# EXERCISE INSTRUCTIONS:
Answer these questions from the account of crashes on Brickell Bay Drive below:
1. In which direction was the black vehicle traveling?
2. What was the injured young lady wearing?
3. How many years has the writer lived in the area?

# SELECTED EXTRACT:

Having witnessed the aftermath of yet another accident on Brickell Bay Drive, I decided enough was enough and went online to try to find some statistics and contacts. I came across your site TransitMiami.com which is great. The crash was about the third such accident I have seen on almost the very same part of Brickell Bay Drive in the last 6 months or so. It followed the same pattern, according to information from another eye-witness in my building.

Apparently a black vehicle was traveling “way too fast” from south to north on Brickell Bay Drive. It lost control, hit a parked car which was propelled straight into a pedestrian and the pedestrian was knocked to the ground. The attached image is a blurred one out of respect for the pedestrian – a young lady who just happened to be passing by wearing running clothes.

What the photo shows is the black car on its side, the other vehicle fully mounted on the pavement from the impact, and the poor young lady lying on her back, bleeding and with serious injuries. I was alerted to the crash by the sound of the impact and the screams of the young lady which I will never forget.

A few months ago, I was walking by that same spot and saw the aftermath of an almost identical accident, this time with an older lady lying badly injured on the ground. Shortly after today’s crash I watched another lady walking by pushing a baby in a stroller. She has no idea how lucky she was.

From my vantage point I have a perfect view of the chaos of Brickell Bay Drive. It makes my blood boil when I see drivers driving straight by pedestrians on the pedestrian crossing – often at high speed.

I read the posts and comments about the traffic situation on Brickell Avenue and, having lived here for 8 years, and being a frequent pedestrian on Brickell, I can only agree with what I read. It is nothing short of a disgrace.

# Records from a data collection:

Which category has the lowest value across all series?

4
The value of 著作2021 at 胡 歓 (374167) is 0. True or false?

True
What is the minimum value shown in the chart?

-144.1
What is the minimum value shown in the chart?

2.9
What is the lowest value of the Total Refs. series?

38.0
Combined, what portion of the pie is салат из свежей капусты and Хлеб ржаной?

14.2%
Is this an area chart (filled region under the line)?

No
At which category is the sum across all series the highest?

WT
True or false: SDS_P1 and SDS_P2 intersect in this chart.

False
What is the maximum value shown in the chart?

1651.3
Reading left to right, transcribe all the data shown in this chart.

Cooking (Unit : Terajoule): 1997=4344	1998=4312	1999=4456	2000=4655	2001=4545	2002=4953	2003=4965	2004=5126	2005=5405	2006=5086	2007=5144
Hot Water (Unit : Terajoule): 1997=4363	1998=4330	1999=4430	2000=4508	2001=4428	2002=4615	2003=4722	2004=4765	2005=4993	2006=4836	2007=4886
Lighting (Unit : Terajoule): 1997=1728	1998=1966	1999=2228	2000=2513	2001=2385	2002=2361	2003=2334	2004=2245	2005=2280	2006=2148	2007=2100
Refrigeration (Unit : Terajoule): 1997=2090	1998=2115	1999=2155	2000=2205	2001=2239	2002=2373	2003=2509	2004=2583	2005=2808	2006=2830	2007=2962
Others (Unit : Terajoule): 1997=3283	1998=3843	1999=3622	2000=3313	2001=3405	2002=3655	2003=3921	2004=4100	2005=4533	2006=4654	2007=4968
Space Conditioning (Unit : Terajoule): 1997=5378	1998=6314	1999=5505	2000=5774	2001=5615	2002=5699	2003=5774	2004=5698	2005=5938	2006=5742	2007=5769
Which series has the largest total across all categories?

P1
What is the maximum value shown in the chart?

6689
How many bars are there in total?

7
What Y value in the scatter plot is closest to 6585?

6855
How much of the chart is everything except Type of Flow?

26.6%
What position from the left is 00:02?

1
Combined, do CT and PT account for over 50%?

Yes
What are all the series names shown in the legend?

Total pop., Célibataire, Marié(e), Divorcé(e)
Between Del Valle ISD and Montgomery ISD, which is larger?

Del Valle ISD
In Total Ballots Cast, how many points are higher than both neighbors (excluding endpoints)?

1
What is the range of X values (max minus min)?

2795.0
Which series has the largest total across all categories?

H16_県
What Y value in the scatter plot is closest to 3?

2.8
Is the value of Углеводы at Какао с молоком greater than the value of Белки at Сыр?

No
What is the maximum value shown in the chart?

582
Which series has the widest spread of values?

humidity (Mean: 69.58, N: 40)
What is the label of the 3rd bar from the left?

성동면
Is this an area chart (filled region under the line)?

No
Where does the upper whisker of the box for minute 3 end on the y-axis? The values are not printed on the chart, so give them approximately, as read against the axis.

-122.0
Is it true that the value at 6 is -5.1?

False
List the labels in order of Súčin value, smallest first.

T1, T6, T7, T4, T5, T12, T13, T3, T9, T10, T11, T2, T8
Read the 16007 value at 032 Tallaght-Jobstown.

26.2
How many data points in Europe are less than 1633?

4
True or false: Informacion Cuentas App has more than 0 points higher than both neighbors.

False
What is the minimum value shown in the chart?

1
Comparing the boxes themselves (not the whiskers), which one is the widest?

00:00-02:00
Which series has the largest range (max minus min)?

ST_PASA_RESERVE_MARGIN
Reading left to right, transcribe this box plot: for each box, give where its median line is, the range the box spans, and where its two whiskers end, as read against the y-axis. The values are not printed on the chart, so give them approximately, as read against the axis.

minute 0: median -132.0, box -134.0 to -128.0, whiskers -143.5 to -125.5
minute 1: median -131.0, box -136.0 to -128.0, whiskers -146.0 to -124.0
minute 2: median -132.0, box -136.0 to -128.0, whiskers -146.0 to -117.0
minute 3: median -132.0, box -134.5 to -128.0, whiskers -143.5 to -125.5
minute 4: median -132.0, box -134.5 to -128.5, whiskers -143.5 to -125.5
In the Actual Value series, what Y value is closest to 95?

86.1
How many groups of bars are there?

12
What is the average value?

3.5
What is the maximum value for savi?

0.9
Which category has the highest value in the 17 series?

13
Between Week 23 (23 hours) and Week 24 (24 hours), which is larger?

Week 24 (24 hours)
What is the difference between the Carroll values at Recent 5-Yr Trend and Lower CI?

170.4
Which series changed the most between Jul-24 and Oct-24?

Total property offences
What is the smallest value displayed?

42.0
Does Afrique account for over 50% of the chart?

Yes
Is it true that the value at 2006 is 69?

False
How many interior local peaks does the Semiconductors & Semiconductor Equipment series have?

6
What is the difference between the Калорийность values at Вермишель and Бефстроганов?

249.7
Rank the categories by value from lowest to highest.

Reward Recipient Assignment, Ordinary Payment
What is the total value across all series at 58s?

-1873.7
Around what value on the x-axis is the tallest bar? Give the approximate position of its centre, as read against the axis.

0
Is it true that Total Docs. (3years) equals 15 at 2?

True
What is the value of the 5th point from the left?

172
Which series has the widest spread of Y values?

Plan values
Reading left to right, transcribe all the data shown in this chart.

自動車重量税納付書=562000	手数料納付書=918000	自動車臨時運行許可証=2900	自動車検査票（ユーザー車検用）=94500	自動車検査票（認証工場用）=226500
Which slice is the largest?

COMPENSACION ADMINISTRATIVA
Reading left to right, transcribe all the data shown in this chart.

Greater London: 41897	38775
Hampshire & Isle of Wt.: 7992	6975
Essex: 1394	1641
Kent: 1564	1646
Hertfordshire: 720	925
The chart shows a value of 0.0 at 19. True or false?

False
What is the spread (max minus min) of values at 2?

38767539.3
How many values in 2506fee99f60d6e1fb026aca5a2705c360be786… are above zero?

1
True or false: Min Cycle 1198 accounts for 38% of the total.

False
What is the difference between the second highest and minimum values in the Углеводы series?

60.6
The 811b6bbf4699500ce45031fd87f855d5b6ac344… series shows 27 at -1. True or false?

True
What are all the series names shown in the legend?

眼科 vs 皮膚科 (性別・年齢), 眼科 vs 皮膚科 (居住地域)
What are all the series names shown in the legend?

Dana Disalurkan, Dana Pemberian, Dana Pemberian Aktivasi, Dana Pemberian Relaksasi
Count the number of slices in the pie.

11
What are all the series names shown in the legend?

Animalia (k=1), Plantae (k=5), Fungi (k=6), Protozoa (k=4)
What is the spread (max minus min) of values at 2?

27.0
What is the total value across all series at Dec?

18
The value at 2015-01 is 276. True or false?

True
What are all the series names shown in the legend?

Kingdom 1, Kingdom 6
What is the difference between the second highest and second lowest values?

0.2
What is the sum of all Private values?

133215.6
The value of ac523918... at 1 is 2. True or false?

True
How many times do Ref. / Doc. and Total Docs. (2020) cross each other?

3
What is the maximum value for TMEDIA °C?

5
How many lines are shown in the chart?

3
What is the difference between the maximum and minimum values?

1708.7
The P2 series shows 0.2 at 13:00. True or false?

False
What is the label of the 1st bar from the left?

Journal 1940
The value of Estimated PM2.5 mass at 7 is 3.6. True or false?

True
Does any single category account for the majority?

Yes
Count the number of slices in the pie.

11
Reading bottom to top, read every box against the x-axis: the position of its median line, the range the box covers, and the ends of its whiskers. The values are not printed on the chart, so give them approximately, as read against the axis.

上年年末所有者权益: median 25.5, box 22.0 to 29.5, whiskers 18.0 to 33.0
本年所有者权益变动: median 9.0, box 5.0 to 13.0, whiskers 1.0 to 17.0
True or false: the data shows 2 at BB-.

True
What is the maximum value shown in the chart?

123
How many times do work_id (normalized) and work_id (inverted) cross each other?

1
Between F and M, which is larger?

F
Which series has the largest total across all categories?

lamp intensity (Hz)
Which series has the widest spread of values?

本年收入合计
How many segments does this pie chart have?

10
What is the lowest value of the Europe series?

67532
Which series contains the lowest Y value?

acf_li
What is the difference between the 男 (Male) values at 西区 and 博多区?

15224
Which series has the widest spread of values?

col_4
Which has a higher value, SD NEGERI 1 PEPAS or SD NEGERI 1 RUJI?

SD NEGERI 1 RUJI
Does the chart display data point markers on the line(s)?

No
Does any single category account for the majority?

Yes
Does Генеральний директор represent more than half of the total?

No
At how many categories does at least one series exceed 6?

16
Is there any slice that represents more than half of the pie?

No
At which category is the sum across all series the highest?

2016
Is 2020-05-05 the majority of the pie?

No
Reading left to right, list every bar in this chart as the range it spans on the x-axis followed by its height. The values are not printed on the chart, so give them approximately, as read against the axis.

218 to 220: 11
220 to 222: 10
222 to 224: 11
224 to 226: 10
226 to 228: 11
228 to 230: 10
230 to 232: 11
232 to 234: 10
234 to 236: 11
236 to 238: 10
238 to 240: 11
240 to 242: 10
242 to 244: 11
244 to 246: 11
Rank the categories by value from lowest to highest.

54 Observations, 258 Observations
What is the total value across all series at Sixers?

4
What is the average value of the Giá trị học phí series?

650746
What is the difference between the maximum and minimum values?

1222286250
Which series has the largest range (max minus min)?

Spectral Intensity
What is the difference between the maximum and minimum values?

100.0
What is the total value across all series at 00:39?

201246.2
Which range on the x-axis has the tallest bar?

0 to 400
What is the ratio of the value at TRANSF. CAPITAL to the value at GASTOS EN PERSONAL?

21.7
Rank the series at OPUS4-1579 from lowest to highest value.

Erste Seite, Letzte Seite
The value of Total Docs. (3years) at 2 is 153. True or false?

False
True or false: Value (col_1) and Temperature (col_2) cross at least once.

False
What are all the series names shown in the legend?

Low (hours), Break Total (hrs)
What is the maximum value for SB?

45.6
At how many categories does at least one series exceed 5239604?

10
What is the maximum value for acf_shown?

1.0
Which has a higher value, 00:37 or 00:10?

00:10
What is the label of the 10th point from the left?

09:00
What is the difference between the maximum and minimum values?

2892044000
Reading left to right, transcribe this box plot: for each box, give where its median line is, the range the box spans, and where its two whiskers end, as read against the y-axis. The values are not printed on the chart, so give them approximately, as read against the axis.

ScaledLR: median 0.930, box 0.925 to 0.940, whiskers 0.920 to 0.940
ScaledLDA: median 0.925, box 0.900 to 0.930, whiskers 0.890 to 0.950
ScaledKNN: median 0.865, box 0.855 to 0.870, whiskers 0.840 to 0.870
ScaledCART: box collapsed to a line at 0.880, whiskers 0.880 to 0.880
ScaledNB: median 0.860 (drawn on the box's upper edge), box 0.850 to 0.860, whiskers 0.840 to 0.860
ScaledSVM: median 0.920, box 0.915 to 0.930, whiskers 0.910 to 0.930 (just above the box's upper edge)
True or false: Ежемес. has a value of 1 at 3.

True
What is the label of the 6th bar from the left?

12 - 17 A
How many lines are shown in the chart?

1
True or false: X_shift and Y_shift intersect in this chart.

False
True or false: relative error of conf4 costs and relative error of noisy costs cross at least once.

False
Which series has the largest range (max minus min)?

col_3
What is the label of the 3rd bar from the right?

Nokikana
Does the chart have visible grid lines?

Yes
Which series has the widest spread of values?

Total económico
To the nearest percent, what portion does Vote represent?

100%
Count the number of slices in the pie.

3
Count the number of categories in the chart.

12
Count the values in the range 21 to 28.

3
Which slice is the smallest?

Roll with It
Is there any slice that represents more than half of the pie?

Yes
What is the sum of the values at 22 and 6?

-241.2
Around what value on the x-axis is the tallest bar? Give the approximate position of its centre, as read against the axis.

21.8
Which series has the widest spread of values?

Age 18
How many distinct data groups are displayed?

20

# SOLUTION FOR THIS PROBLEM:
1. From south to north.
2. Running clothes.
3. 8 years.